A word-for-word copy of the records is needed, with every picture left out.
***** Extracted records *****
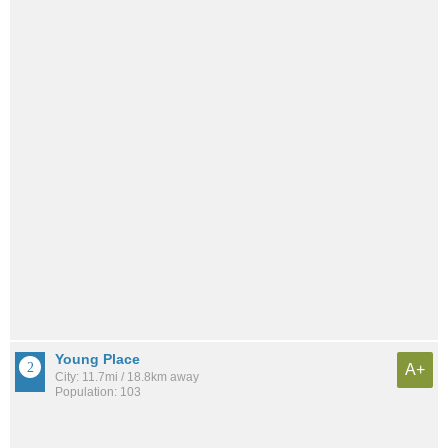
Young Place
A+
City: 11.7mi / 18.8km away
Population: 103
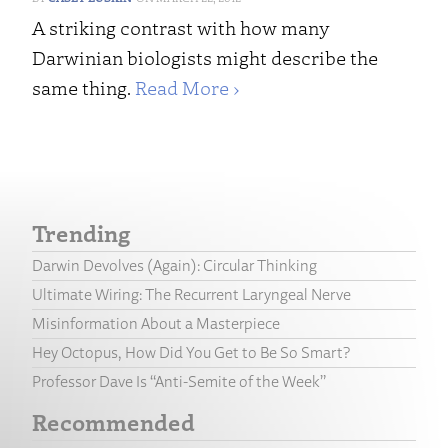
A striking contrast with how many
Darwinian biologists might describe the
same thing.
Read More ›
Trending
Darwin Devolves (Again): Circular Thinking
Ultimate Wiring: The Recurrent Laryngeal Nerve
Misinformation About a Masterpiece
Hey Octopus, How Did You Get to Be So Smart?
Professor Dave Is “Anti-Semite of the Week”
Recommended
*****
Task response -
Young Place
A+
City: 11.7mi / 18.8km away
Population: 103
A striking contrast with how many
Darwinian biologists might describe the
same thing.
Read More ›
Trending
Darwin Devolves (Again): Circular Thinking
Ultimate Wiring: The Recurrent Laryngeal Nerve
Misinformation About a Masterpiece
Hey Octopus, How Did You Get to Be So Smart?
Professor Dave Is “Anti-Semite of the Week”
Recommended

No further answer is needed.